◆ **Reading passage**:
• • • • •
# Dublin R El Dorado Competition

The link for the [competition](http://www.kaybensoft.com/dublinr/)
1. Quick Summary

5,000 data points with pseudo-geological information (including proven gold reserves).

50 (or more) new sites up for auction with limited data.

Each team starts with $50,000,000.00 budget to bid with.

Blind, sealed-bid auctions for rights to mine the parcel of land (min bid $100,000.00)

Auctions happen in order by parcel_id

Extraction costs are non-trivial.

Winning team has most cash at the end.



In [1]:
import matplotlib.pyplot as plt
%matplotlib inline
import numpy as np
import pandas as pd

## Loading all the data

In [2]:
#auction_parcel = pd.read_csv(r"C:\Users\piush\Desktop\Dataset\elDorado\auction_parcels.csv")
costs_data = pd.read_csv(r"C:\Users\piush\Desktop\Dataset\elDorado\costs_data.csv")
elevation_data = pd.read_csv(r"C:\Users\piush\Desktop\Dataset\elDorado\elevation_data.csv")
sample_data = pd.read_csv(r"C:\Users\piush\Desktop\Dataset\elDorado\sample_data.csv")

## Let us join the sample_data and elevation datasets on parcel_id

This way we will have elevation added to the dataset for predicting the gold based on the elevation. Both the fixed and variable costs depend on finding the gold so elevation is a big deal. Also, elevation has 10,000 rows and sample table has 5000 rows.

In [3]:
train = pd.merge(sample_data,elevation_data, on='parcel_id', how = 'inner',suffixes=('_left', '_right'))

let us drop the duplicate rows and rename the columns to easting and northing

In [4]:
train.rename(columns={'Easting_left': 'Easting','Northing_left': 'Northing'}, inplace=True)

In [5]:
train = train.drop(['Easting_right','Northing_right'],axis=1)

In [6]:
train.head(2)
• • • • •
◆ **Provided data**:
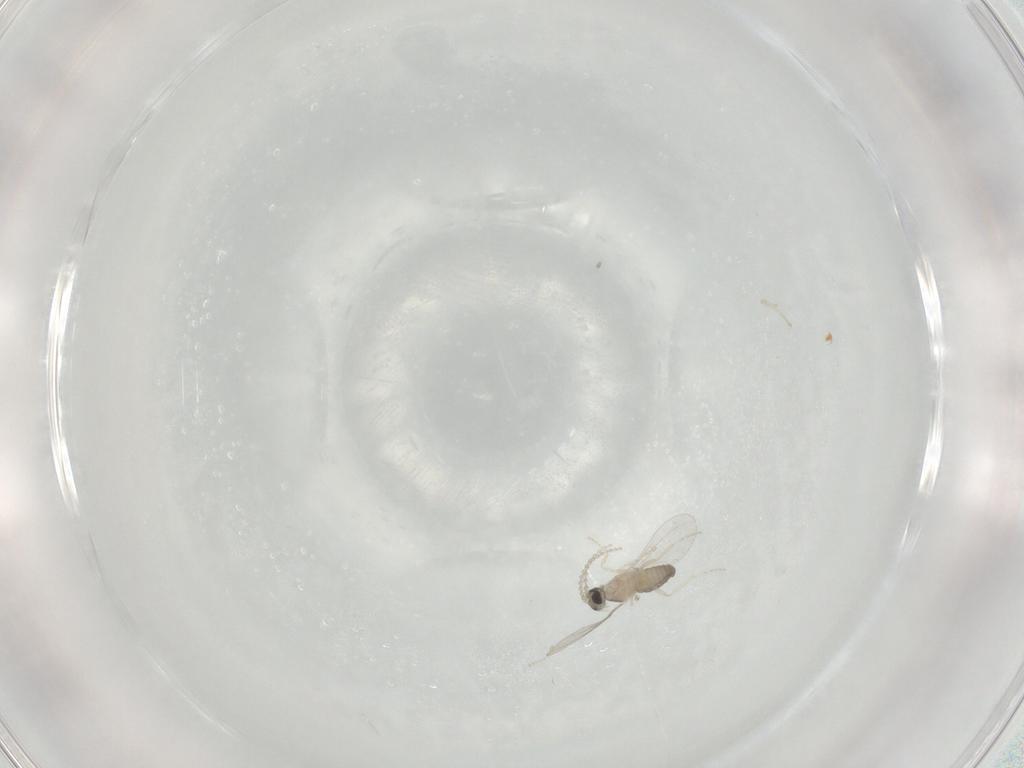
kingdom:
• • • • •
◆ **What is being asked**: Can you copy word for word the part of the El Dorado competition notebook that opens with the words containing "The link for" and closes with "(min bid $100,000.00)"? You won't need the material for this.

◆ **The answer**:
The link for the [competition](http://www.kaybensoft.com/dublinr/)
1. Quick Summary

5,000 data points with pseudo-geological information (including proven gold reserves).

50 (or more) new sites up for auction with limited data.

Each team starts with $50,000,000.00 budget to bid with.

Blind, sealed-bid auctions for rights to mine the parcel of land (min bid $100,000.00)